LONDON, March 16 (Reuters) - German 10-year government bond yields broke through the psychologically important 2 percent barrier on Friday but weak euro zone growth prospects and major debt concerns were expected to limit the scope for a further rise.

Improved faith in the United States' recovery momentum has triggered a sell-off in Treasuries, and Bunds followed suit, albeit with a lag as the euro zone faced bigger risks ahead.

Spain's poor fiscal performance remains a concern, bets that Portugal may have to restructure its debt are on the rise, and upcoming elections in Greece and France may delay the implementation of reforms to reduce debt and spur growth.

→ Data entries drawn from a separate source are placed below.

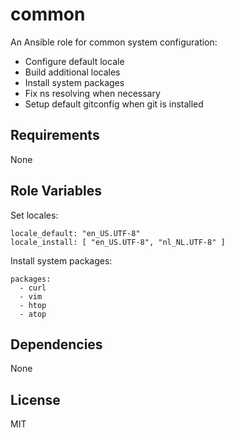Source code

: common
======

An Ansible role for common system configuration:

  - Configure default locale
  - Build additional locales
  - Install system packages
  - Fix ns resolving when necessary
  - Setup default gitconfig when git is installed


Requirements
------------

None


Role Variables
--------------

Set locales:

    locale_default: "en_US.UTF-8"
    locale_install: [ "en_US.UTF-8", "nl_NL.UTF-8" ]

Install system packages:

    packages:
      - curl
      - vim
      - htop
      - atop


Dependencies
------------

None

License
-------

MIT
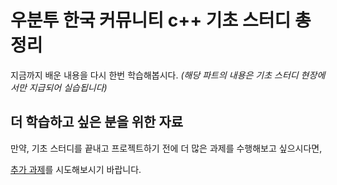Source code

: # 우분투 한국 커뮤니티 c++ 기초 스터디 총정리

지금까지 배운 내용을 다시 한번 학습해봅시다.
 _(해당 파트의 내용은 기초 스터디 현장에서만 지급되어 실습됩니다)_

## 더 학습하고 싶은 분을 위한 자료

만약, 기초 스터디를 끝내고 프로젝트하기 전에 더 많은 과제를 수행해보고 싶으시다면,

[추가 과제](https://github.com/minwook-shin/ubuntu-korea-cpp-study-book/blob/master/additional_assgnment.md)를 시도해보시기 바랍니다.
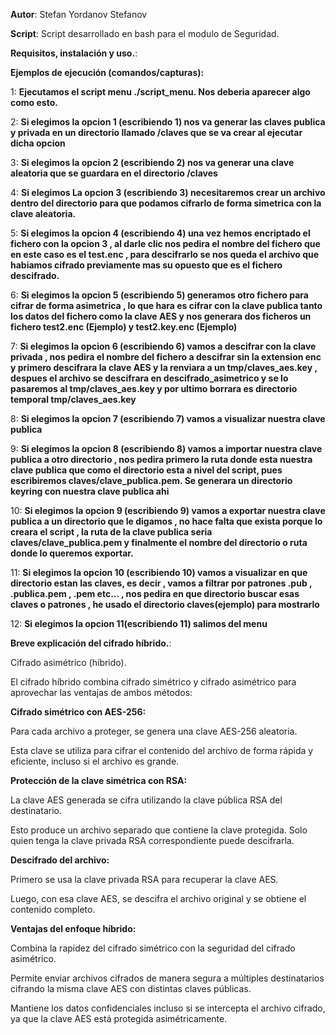 **Autor**: Stefan Yordanov Stefanov

**Script**: Script desarrollado en bash para el modulo de Seguridad.

**Requisitos, instalación y uso.**:


**Ejemplos de ejecución (comandos/capturas):**

1: **Ejecutamos el script menu ./script_menu.
Nos deberia aparecer algo como esto.**

2: **Si elegimos la opcion 1 (escribiendo 1) nos va generar las claves publica y privada en un directorio llamado /claves que se va crear al ejecutar dicha opcion**

3: **Si elegimos la opcion 2 (escribiendo 2) nos va generar una clave aleatoria que se guardara en el directorio /claves**

4: **Si elegimos La opcion 3 (escribiendo 3) necesitaremos crear un archivo dentro del directorio para que podamos cifrarlo de forma simetrica con la clave aleatoria.**

5: **Si elegimos la opcion 4 (escribiendo 4) una vez hemos encriptado el fichero con la opcion 3 , al darle clic nos pedira el nombre del fichero que en este caso es el test.enc , para descifrarlo
  se nos queda el archivo que habiamos cifrado previamente mas su opuesto que es el fichero descifrado.**

6: **Si elegimos la opcion 5 (escribiendo 5) generamos otro fichero para cifrar de forma asimetrica , lo que hara es cifrar con la clave publica tanto los datos del fichero como la clave AES y nos generara dos ficheros
un fichero test2.enc (Ejemplo) y test2.key.enc (Ejemplo)**

7: **Si elegimos la opcion 6 (escribiendo 6) vamos a descifrar con la clave privada , nos pedira el nombre del fichero a descifrar sin la extension enc y primero descifrara la clave AES y la renviara a un tmp/claves_aes.key ,
despues el archivo se descifrara en descifrado_asimetrico y se lo pasaremos al tmp/claves_aes.key y por ultimo borrara es directorio temporal tmp/claves_aes.key**

8: **Si elegimos la opcion 7 (escribiendo 7) vamos a visualizar nuestra clave publica**

9: **Si elegimos la opcion 8 (escribiendo 8) vamos a importar nuestra clave publica a otro directorio , nos pedira primero la ruta donde esta nuestra clave publica que como el directorio esta a nivel del script,
pues escribiremos claves/clave_publica.pem. Se generara un directorio keyring con nuestra clave publica ahi**

10: **Si elegimos la opcion 9 (escribiendo 9) vamos a exportar nuestra clave publica a un directorio que le digamos , no hace falta que exista porque lo creara el script , la ruta de la clave publica seria claves/clave_publica.pem y
finalmente el nombre del directorio o ruta donde lo queremos exportar.**

11: **Si elegimos la opcion 10 (escribiendo 10) vamos a visualizar en que directorio estan las claves, es decir , vamos a filtrar por patrones .pub , .publica.pem , .pem etc... , nos pedira en que directorio buscar esas claves o patrones ,
he usado el directorio claves(ejemplo) para mostrarlo**

12: **Si elegimos la opcion 11(escribiendo 11) salimos del menu**

**Breve explicación del cifrado híbrido.**:

Cifrado asimétrico (híbrido).

El cifrado híbrido combina cifrado simétrico y cifrado asimétrico para aprovechar las ventajas de ambos métodos:

**Cifrado simétrico con AES-256:**

Para cada archivo a proteger, se genera una clave AES-256 aleatoria.

Esta clave se utiliza para cifrar el contenido del archivo de forma rápida y eficiente, incluso si el archivo es grande.

**Protección de la clave simétrica con RSA:**

La clave AES generada se cifra utilizando la clave pública RSA del destinatario.

Esto produce un archivo separado que contiene la clave protegida. Solo quien tenga la clave privada RSA correspondiente puede descifrarla.

**Descifrado del archivo:**

Primero se usa la clave privada RSA para recuperar la clave AES.

Luego, con esa clave AES, se descifra el archivo original y se obtiene el contenido completo.

**Ventajas del enfoque híbrido:**

Combina la rapidez del cifrado simétrico con la seguridad del cifrado asimétrico.

Permite enviar archivos cifrados de manera segura a múltiples destinatarios cifrando la misma clave AES con distintas claves públicas.

Mantiene los datos confidenciales incluso si se intercepta el archivo cifrado, ya que la clave AES está protegida asimétricamente.

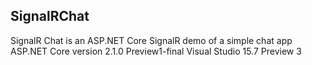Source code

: ## SignalRChat

SignalR Chat is an ASP.NET Core SignalR demo of a simple chat app
ASP.NET Core version 2.1.0 Preview1-final 
Visual Studio 15.7 Preview 3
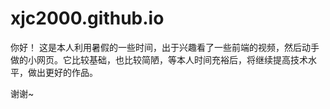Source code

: # xjc2000.github.io
你好！
这是本人利用暑假的一些时间，出于兴趣看了一些前端的视频，然后动手做的小网页。它比较基础，也比较简陋，等本人时间充裕后，将继续提高技术水平，做出更好的作品。

谢谢~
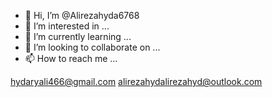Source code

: - 👋 Hi, I’m @Alirezahyda6768
- 👀 I’m interested in ...
- 🌱 I’m currently learning ...
- 💞️ I’m looking to collaborate on ...
- 📫 How to reach me ...

<!---
Alirezahyda6768/Alirezahyda6768 is a ✨ special ✨ repository because its `README.md` (this file) appears on your GitHub profile.
You can click the Preview link to take a look at your changes.
--->
hydaryali466@gmail.com
alirezahydalirezahyd@outlook.com

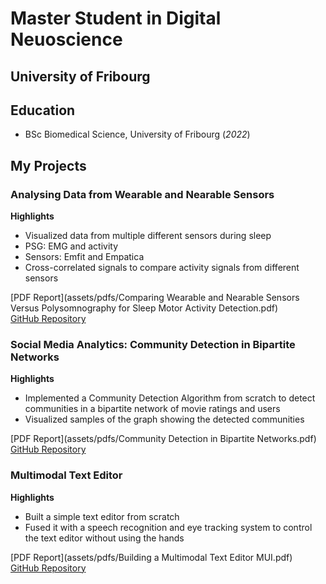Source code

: # Master Student in Digital Neuoscience
## University of Fribourg


## Education
- BSc Biomedical Science, University of Fribourg (_2022_)

## My Projects

### Analysing Data from Wearable and Nearable Sensors
**Highlights**
- Visualized data from multiple different sensors during sleep
- PSG: EMG and activity
- Sensors: Emfit and Empatica
- Cross-correlated signals to compare activity signals from different sensors

[PDF Report](assets/pdfs/Comparing Wearable and Nearable Sensors Versus Polysomnography for Sleep Motor Activity Detection.pdf)  
[GitHub Repository](https://github.com/portmannh/data-analysis-biosensors)

### Social Media Analytics: Community Detection in Bipartite Networks
**Highlights**
- Implemented a Community Detection Algorithm from scratch to detect communities in a bipartite network of movie ratings and users
- Visualized samples of the graph showing the detected communities
  
[PDF Report](assets/pdfs/Community Detection in Bipartite Networks.pdf)  
[GitHub Repository](https://github.com/portmannh/SMA-Lboxd)

### Multimodal Text Editor
**Highlights**
- Built a simple text editor from scratch
- Fused it with a speech recognition and eye tracking system to control the text editor without using the hands

[PDF Report](assets/pdfs/Building a Multimodal Text Editor MUI.pdf)  
[GitHub Repository](https://github.com/portmannh/SR_Gaze_TextEditor)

The benchmark 10-year German yield was last 5.6 basis points higher at 2.028 percent, some 30 bps lower than the U.S. T-note yield.

"The uncertainty in the euro zone will keep yields down," said Alan McQuaid, Bloxham Stockbrokers' chief economist, adding Bund yields may only rise about 20 basis points from current levels before coming back towards or even below 2 percent.

"I think the second quarter will see 'risk off' coming back in play on the political situation in Europe, particularly elections in France and Greece and the referendum (on new fiscal rules in Europe) in Ireland."

Bund futures were 71 ticks lower at 135.77. Futurestechs technical analyst Clive Lambert recommended investors stay on the sidelines and wait for a break below this year's low of 135.22 before turning more bearish on Bunds.

U.S. data such as inflation, the industrial output and the University of Michigan sentiment indicator could further fuel the sell-off in Bunds if they come in better than expected. Commerzbank strategists recommended investors to short Bunds in the run-up to the data releases, looking for Bund yields to establish a 2-2.2 percent range in coming weeks.

NOT GOING TOO FAR

That range looked likely to hold.

"We've seen a lot of good news ... and I find it a little bit difficult to see how much better the news flow can get," said Marius Daheim, senior fixed income analyst at Bayerische Landesbank, adding that the risk of fiscal slippages in the euro zone should keep Bund yields subdued.

Investec fixed income analyst Brian Barry said buying interest in Bunds will remain high as long as Spanish bonds remain under pressure.

Spanish debt has clearly underperformed its peers after the government said last month it missed its 2011 budget goal by a wide margin. Ten-year yields were stable at 5.19 percent, some 35 bps over their Italian equivalents.

Nomura's head of European rates strategy Nick Firoozye said Bund yields of 2 percent were a buying opportunity because "the European situation is vastly different from that of the U.S and the (European Central Bank's cash injections) have helped both the periphery and Bunds."

Based on that view, Firoozye recommends long positions in Bunds and short positions in U.S. T-notes. Citing similar supporting factors for Bunds, Rabobank rate strategist Richard McGuire said the U.S./German spread could widen to as much 48 bps, a level last seen in February 2011.

Others expect a short-term correction. Bayerische Landesbank's Daheim said the T-note/Bund yield spread could narrow to 20 or even 10 bps near-term, but still expected Bund yields to remain lower than T-note yields in the longer run.